November 8, 2010
Wired magazine reports that Nicaragua and Costa Rica are calling on the Organization of American States and/or the UN Security Council to mediate a border dispute. It seems that the Nicaraguan military “accidentally” invaded Costa Rica because of an error on Google Maps. According to the Wired story:
Last week, Nicaraguan troops crossed the border, took down a Costa Rican flag and defiantly raised their own flag on Costa Rican turf. [T]he troops’ commander, Eden Pastora, told a Costa Rican newspaper, La Nacion, that his invasion was not his fault, because Google Maps mistakenly said the territory belonged to Nicaragua. Government officials in Nicaragua have also blamed a “bug in Google” for the error. . . . . “Costa Rica is seeing its dignity smeared and there is a sense of great national urgency,” said Costa Rica’s President Laura Chinchilla.

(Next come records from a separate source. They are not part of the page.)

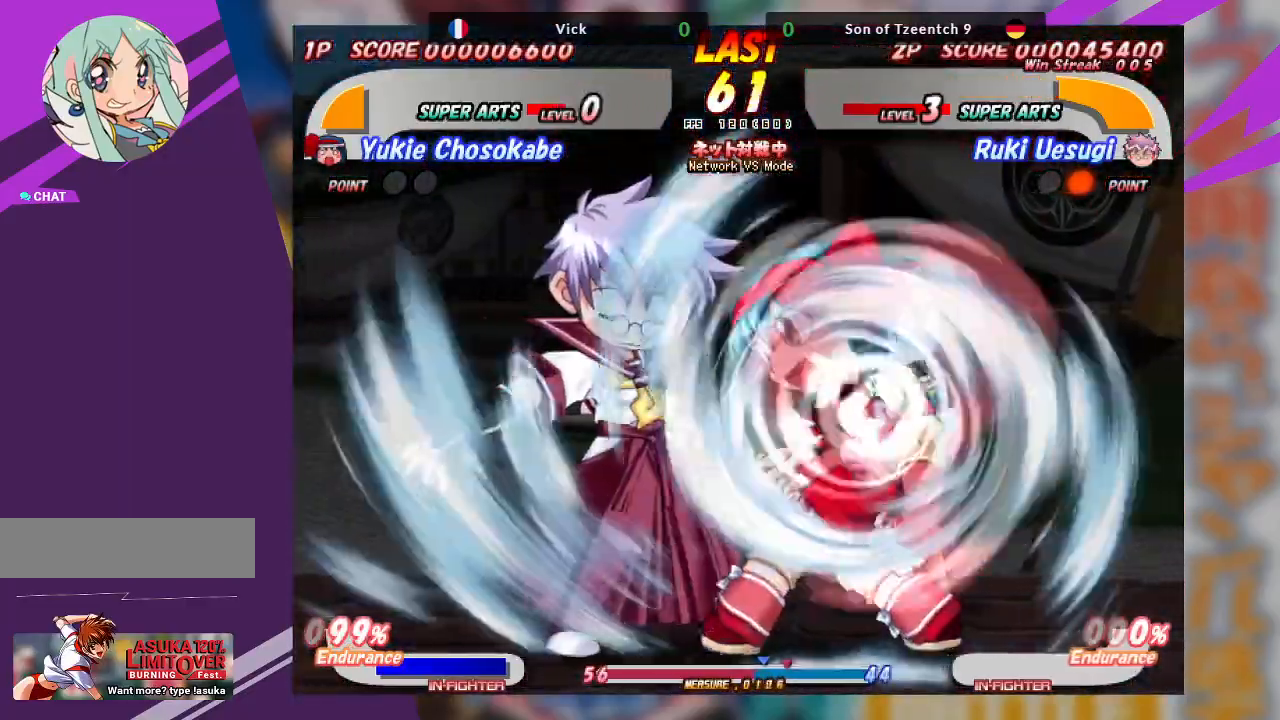
{"buttons": [], "left_stick": "center", "events": [[400, "left_stick", "center"]]}
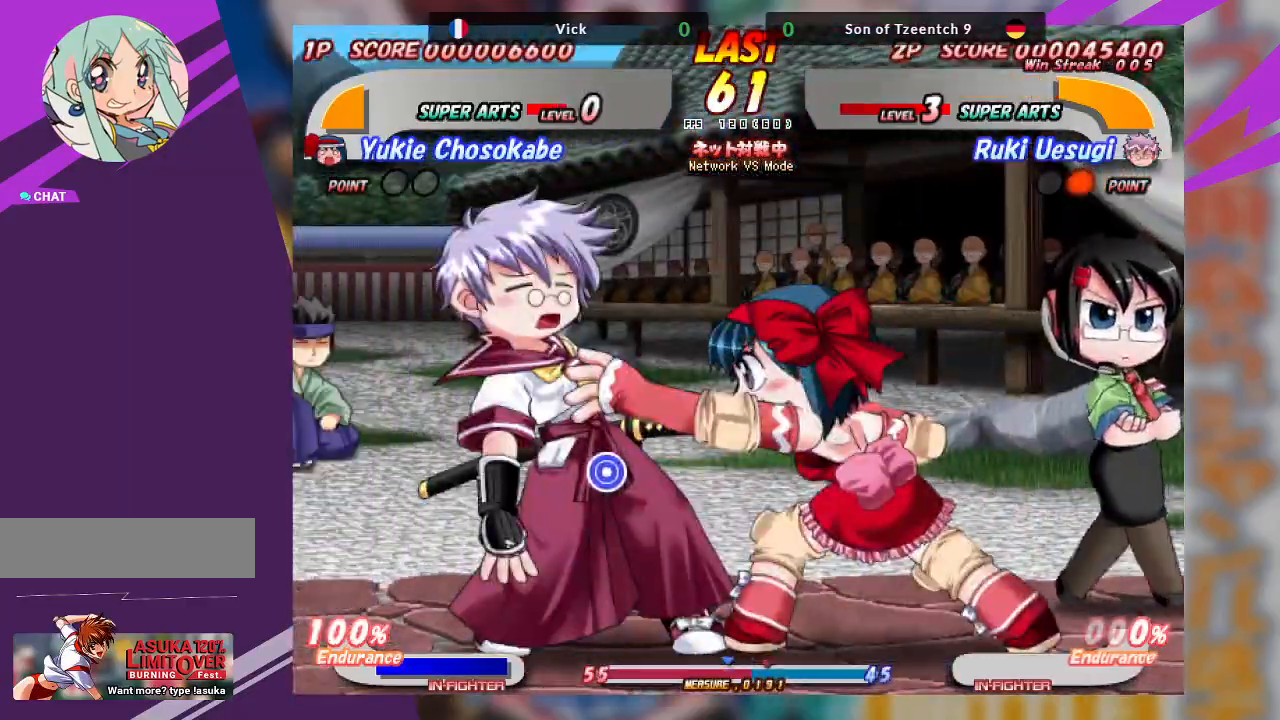
{"buttons": [], "left_stick": "center", "events": [[33, "CROSS", "down"], [467, "CROSS", "up"]]}
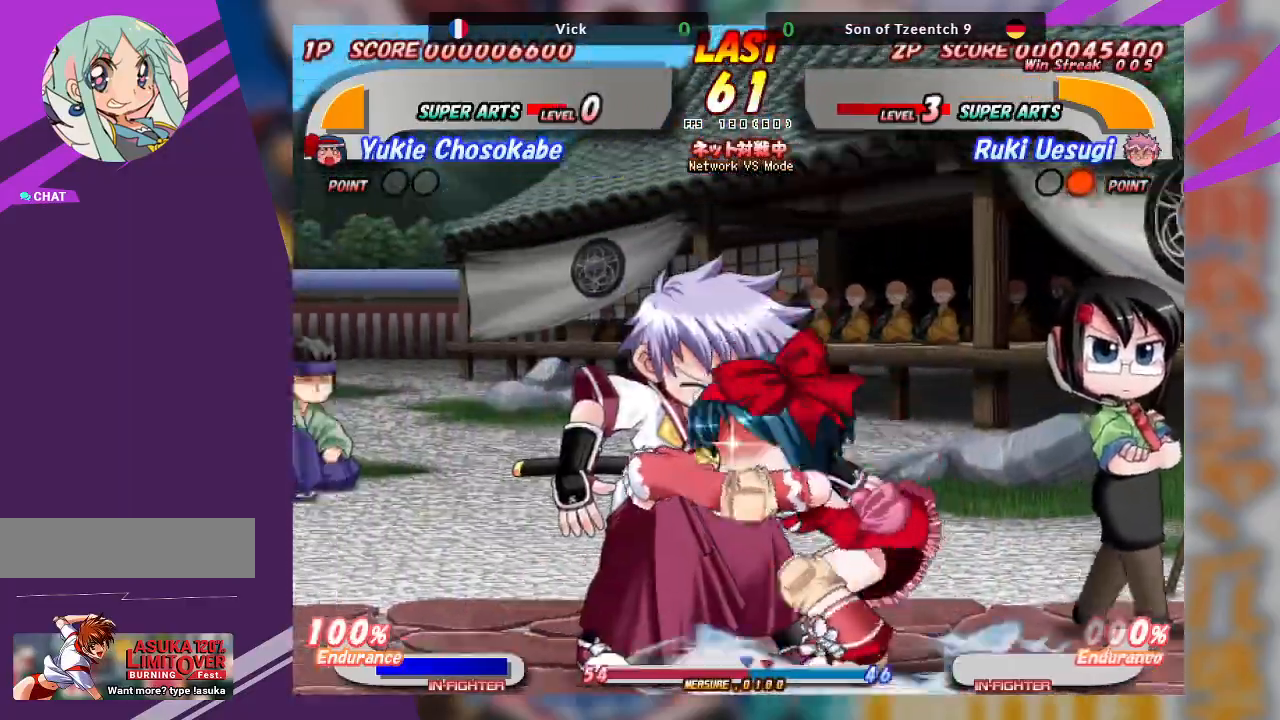
{"buttons": [], "left_stick": "center", "events": []}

The search giant has owned up and admitted to its mistake, saying that an error, by up to 2.7 kilometers, arose in the compilation of the border source data with the US Department of State. It has now received correct and accurate data, and is working on updating the map.

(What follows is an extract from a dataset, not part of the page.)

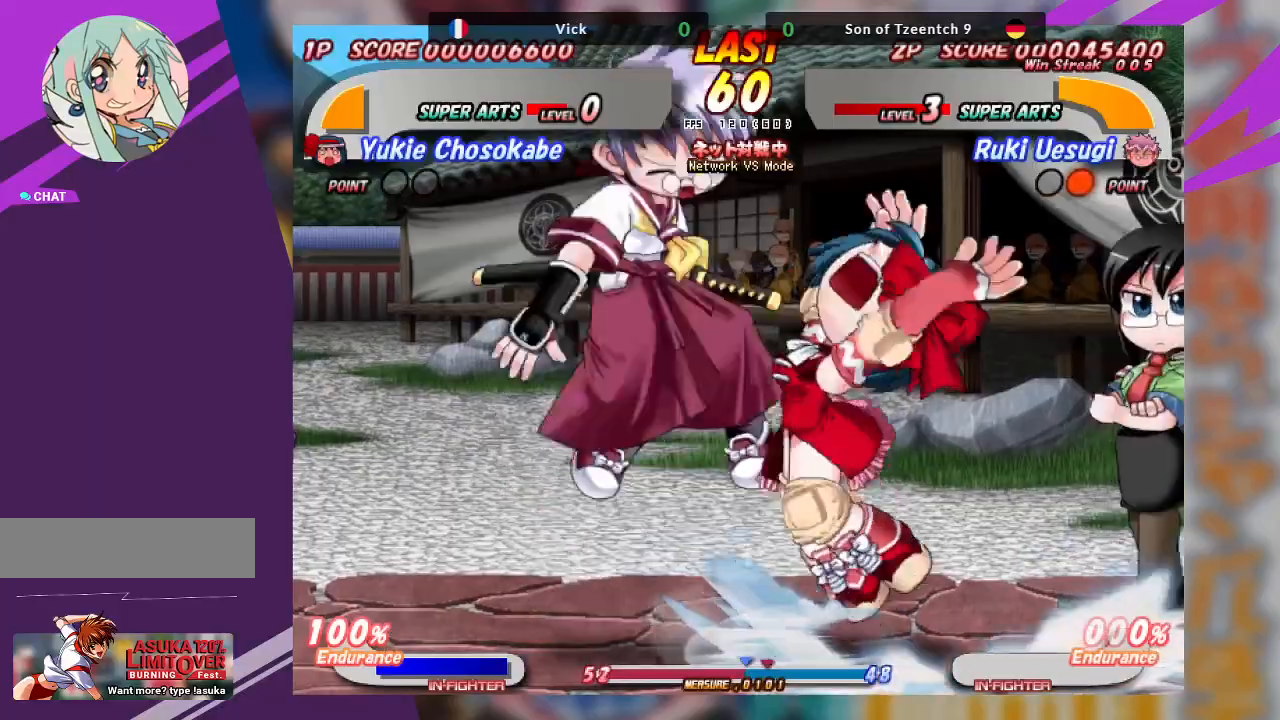
{"buttons": [], "left_stick": "center", "events": []}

When I first read this I thought this had to be a fake story from the famed humor magazine the Onion. But to the chagrin of the two countries, it’s true. And, there’s more. Is this “my bad” explanation from Google Maps’ Charlie Hale priceless or what?
Once our [corrections] go live in Google Earth and Maps we will be depicting the border according to the most recent and definitive records available. But as we know, cartography is a complex undertaking, and borders are always changing. We remain committed to updating our maps as needed.
Forest, these are the trees. Trees, this is the forest.